(Saved entries)
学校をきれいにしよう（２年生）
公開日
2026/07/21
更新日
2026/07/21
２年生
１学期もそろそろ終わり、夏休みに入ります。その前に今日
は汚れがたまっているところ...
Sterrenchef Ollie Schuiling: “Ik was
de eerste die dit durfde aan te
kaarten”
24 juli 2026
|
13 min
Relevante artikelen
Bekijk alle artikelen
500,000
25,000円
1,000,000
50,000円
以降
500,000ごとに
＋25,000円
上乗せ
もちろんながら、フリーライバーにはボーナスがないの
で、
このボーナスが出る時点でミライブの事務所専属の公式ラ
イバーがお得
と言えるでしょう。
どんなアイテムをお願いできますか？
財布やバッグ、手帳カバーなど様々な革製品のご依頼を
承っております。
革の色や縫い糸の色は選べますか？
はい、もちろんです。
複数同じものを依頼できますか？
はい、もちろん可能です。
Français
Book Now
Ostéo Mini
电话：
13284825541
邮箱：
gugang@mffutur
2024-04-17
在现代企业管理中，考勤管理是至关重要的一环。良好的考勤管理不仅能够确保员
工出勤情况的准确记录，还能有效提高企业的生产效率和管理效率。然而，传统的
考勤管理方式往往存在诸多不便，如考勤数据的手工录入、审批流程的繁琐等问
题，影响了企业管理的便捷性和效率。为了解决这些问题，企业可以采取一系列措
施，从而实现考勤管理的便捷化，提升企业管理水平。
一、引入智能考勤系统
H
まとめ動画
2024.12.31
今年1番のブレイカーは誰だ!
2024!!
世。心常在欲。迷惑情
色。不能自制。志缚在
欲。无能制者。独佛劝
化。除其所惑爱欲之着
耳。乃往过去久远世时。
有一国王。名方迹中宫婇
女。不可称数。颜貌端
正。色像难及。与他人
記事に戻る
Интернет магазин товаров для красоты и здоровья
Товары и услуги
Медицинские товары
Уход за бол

**PROBLEM STATEMENT**. Find the word "artikelen" in the entries, and copy every line it shows up in.

**SOLUTION FOR THIS EXERCISE**.
Relevante artikelen
Bekijk alle artikelen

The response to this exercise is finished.